What you have to do: Note each line of the listing that contains the string "wrist", and copy it.

Supplied records:
+---+

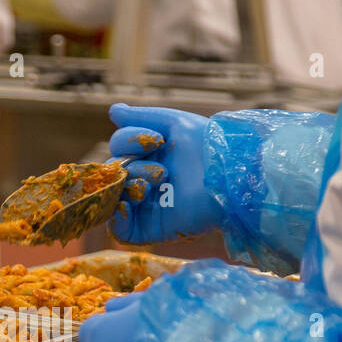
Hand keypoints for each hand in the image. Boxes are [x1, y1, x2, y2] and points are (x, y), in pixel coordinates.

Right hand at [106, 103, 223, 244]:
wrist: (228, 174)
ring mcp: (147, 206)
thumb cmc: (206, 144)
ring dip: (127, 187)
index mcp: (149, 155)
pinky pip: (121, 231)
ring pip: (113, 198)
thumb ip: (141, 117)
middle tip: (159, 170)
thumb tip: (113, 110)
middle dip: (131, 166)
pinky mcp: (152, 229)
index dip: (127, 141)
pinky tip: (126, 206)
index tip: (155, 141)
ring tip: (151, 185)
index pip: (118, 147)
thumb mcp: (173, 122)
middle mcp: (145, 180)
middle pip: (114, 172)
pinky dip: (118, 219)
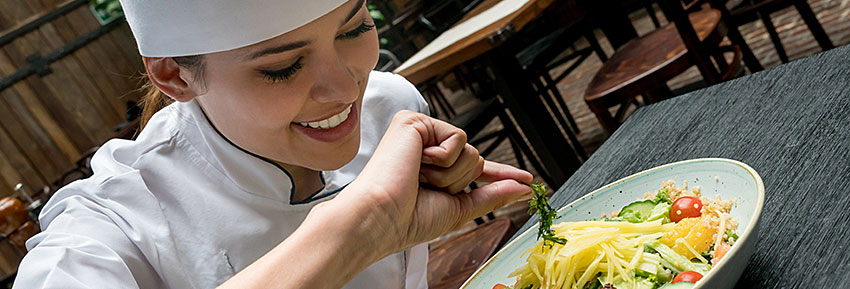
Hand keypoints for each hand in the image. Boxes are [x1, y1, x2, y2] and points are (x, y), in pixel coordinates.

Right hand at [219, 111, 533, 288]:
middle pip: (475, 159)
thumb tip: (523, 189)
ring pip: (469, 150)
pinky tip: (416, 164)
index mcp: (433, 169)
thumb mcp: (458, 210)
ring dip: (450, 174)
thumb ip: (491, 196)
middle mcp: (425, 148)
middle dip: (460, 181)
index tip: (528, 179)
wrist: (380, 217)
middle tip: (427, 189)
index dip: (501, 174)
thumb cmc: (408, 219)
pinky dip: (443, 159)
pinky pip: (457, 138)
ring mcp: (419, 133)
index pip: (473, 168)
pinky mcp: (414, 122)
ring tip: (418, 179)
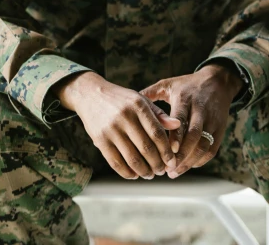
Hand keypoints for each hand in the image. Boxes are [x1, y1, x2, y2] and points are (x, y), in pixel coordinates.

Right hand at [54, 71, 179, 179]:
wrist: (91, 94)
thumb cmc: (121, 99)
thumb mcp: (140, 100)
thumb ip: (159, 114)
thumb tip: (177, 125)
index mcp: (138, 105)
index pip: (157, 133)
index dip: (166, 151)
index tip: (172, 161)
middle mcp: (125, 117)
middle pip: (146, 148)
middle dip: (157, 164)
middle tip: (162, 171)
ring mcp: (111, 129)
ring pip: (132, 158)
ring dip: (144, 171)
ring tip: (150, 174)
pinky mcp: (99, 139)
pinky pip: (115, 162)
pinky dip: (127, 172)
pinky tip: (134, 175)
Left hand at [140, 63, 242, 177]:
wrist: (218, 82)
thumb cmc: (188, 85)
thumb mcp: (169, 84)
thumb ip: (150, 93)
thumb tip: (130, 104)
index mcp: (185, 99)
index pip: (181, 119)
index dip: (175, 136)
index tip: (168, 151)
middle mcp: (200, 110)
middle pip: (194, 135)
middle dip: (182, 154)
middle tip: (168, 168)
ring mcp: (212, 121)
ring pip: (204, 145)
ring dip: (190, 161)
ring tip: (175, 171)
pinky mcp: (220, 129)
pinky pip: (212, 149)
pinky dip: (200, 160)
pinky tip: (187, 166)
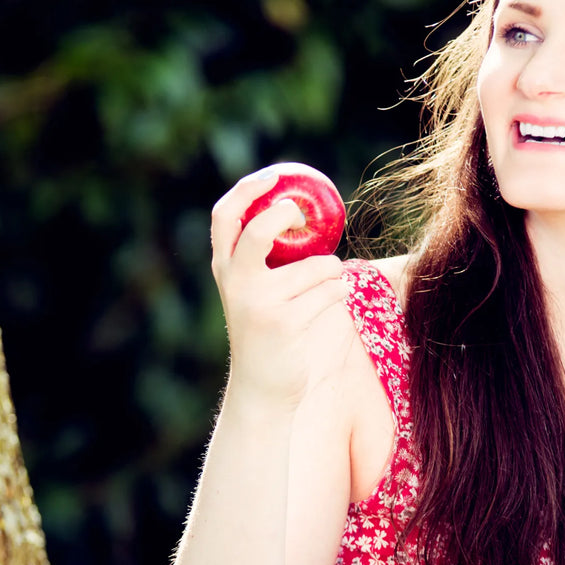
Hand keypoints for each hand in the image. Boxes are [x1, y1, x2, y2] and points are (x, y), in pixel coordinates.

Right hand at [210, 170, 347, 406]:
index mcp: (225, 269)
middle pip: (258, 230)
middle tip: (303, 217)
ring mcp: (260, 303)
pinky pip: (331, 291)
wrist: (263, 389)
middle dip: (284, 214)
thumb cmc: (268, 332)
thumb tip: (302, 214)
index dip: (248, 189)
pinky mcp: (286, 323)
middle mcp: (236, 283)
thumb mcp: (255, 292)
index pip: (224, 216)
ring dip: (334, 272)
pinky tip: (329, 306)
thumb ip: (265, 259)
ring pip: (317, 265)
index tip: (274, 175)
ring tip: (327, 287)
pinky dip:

+---+

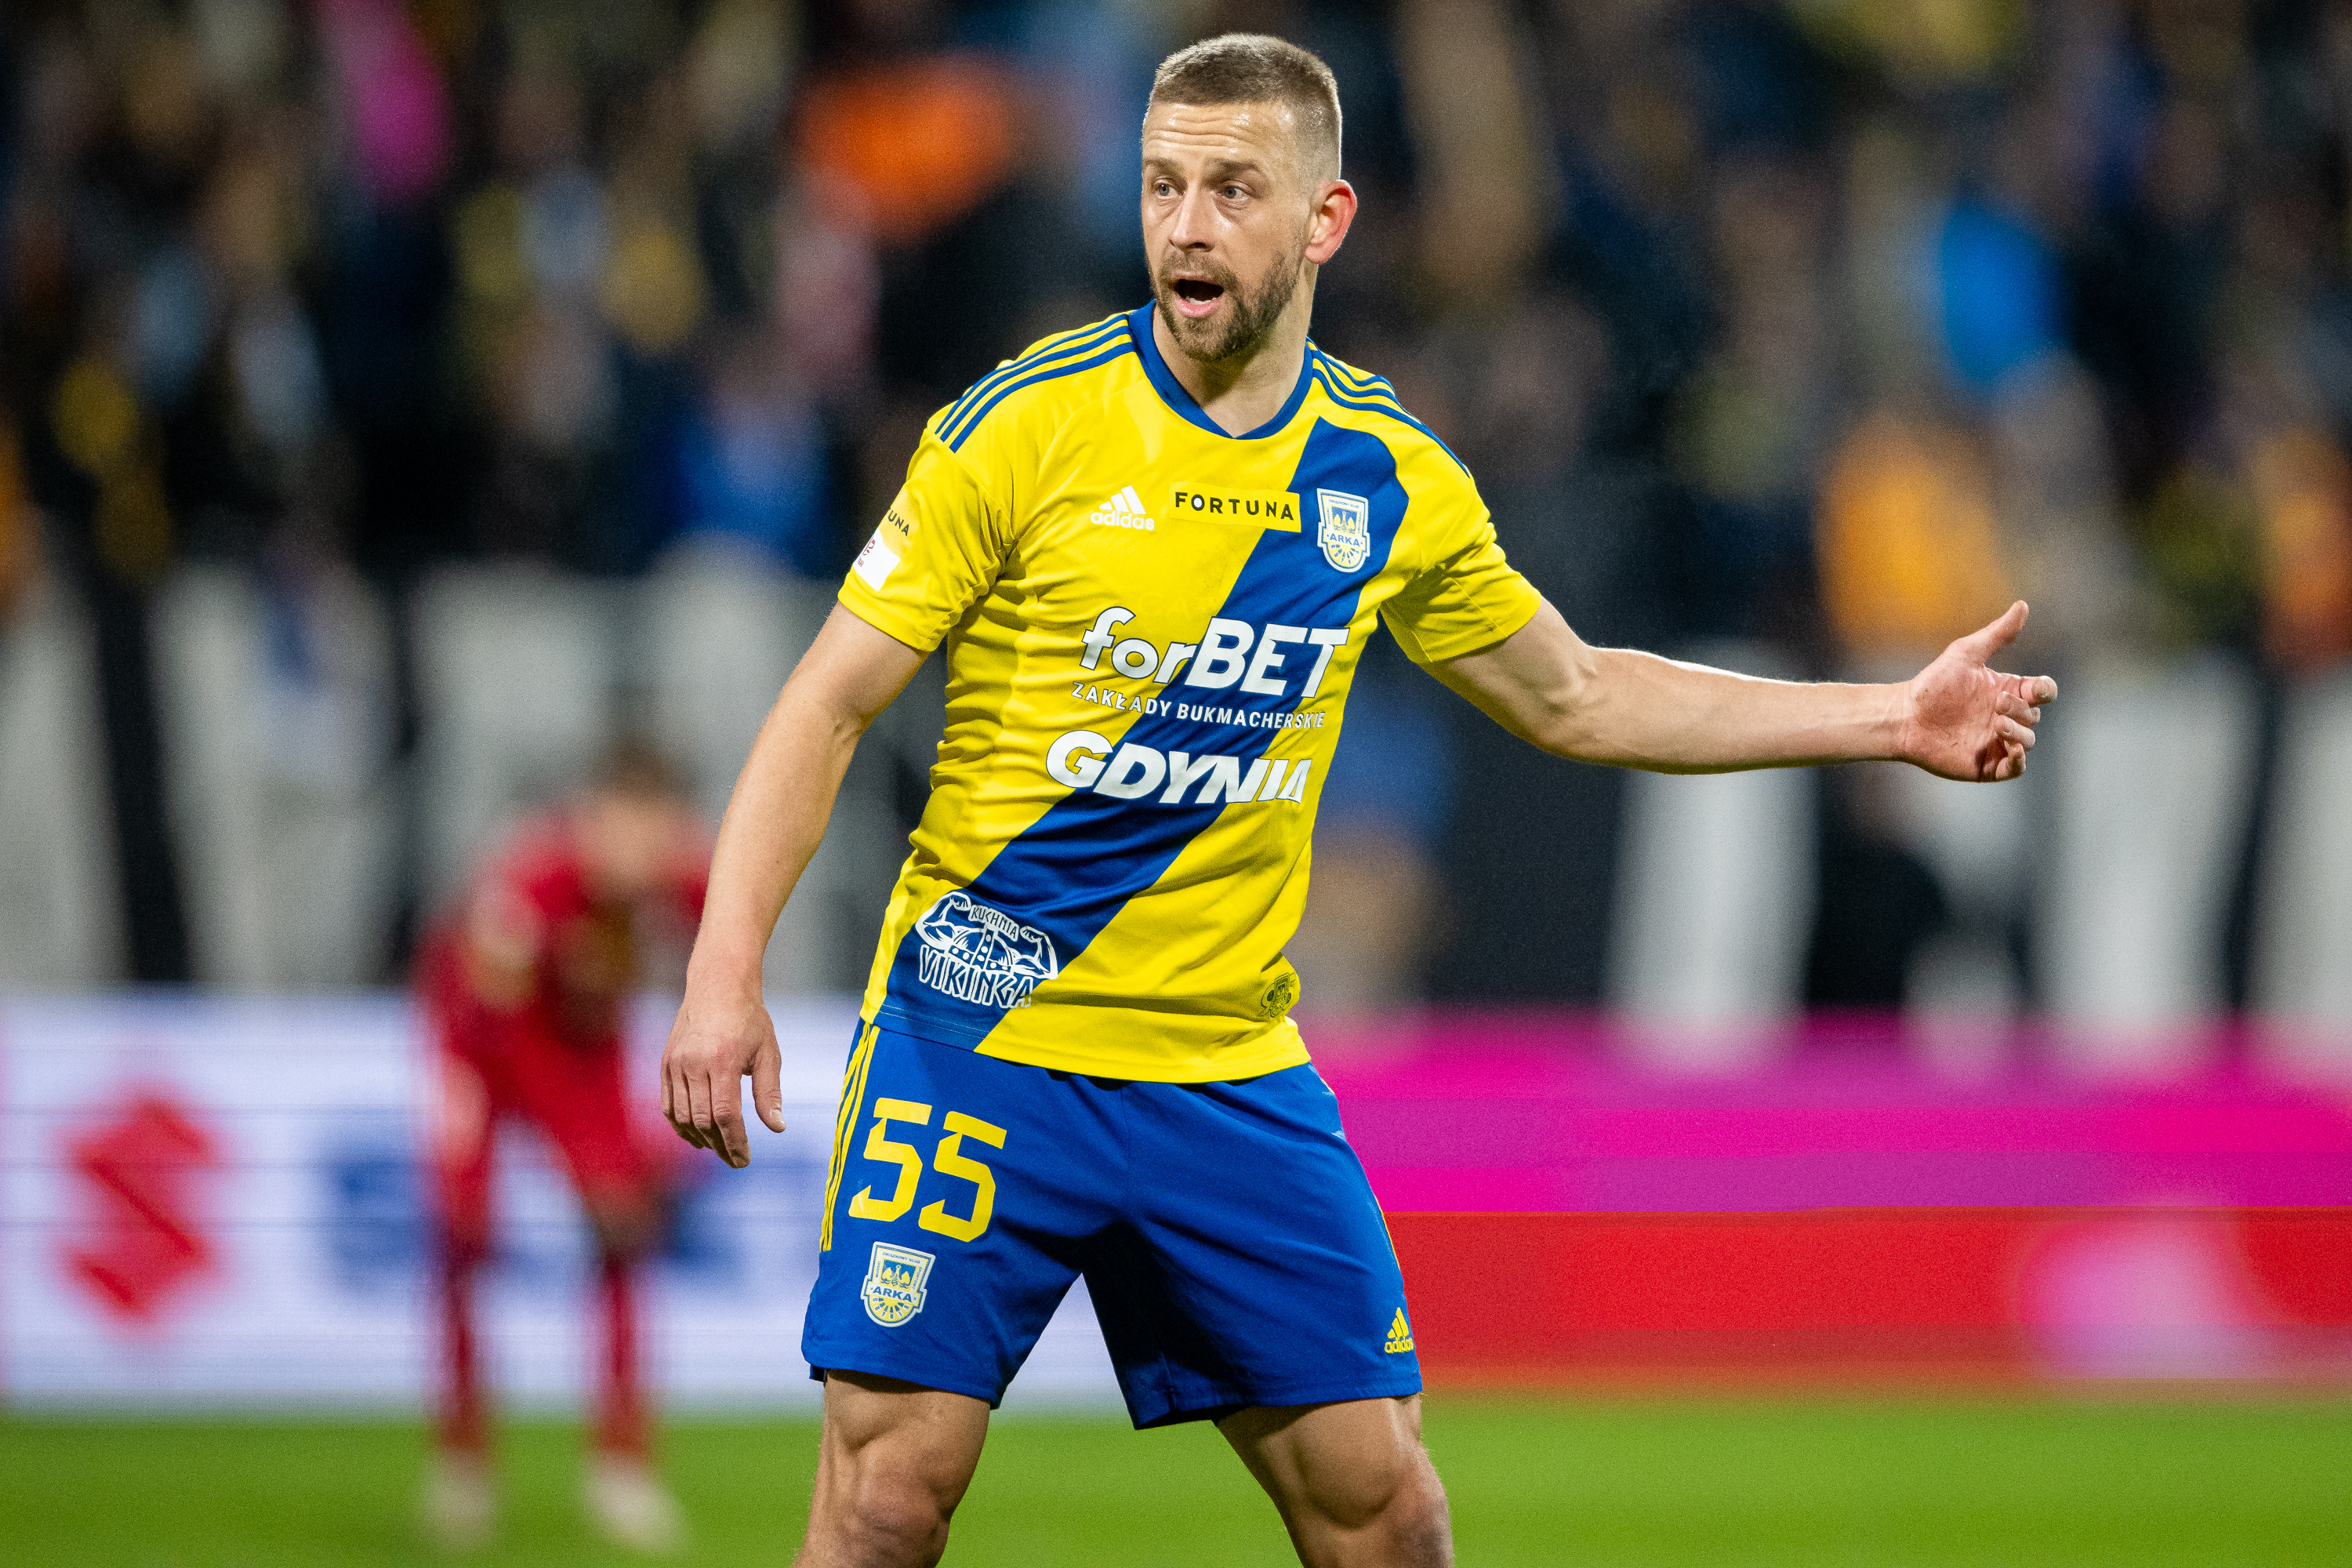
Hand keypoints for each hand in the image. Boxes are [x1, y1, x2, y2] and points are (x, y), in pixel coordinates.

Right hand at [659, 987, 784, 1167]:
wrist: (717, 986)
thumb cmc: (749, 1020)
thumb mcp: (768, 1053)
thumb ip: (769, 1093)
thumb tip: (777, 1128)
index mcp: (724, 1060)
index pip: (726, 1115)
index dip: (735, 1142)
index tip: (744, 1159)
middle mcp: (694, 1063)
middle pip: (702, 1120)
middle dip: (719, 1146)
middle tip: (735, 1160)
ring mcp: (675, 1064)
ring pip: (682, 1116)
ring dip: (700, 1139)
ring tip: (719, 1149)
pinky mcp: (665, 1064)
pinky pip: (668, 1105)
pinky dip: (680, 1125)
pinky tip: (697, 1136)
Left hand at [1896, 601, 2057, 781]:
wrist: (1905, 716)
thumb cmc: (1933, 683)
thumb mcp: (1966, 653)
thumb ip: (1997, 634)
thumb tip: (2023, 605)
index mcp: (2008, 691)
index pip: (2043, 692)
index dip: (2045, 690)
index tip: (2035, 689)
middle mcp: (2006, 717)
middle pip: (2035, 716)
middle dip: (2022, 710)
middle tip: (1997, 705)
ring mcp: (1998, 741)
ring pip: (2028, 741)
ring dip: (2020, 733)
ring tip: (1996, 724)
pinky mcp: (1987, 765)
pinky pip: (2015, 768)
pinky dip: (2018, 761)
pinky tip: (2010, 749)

+---+

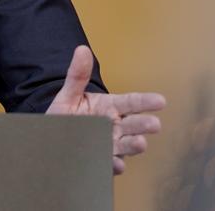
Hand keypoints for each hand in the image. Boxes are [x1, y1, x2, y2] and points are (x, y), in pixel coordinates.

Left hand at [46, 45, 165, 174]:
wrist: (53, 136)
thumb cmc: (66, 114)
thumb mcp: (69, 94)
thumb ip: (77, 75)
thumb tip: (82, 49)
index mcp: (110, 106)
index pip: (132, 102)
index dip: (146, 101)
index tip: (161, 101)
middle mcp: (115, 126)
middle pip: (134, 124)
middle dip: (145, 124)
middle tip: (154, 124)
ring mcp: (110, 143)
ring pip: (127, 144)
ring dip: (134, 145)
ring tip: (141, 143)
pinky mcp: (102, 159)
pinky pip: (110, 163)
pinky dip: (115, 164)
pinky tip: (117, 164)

+---+

Answer to this exercise:
wrist: (228, 174)
wrist: (380, 217)
wrist: (91, 94)
wrist: (218, 82)
wrist: (263, 389)
wrist: (717, 986)
wrist: (1905, 716)
wrist: (53, 136)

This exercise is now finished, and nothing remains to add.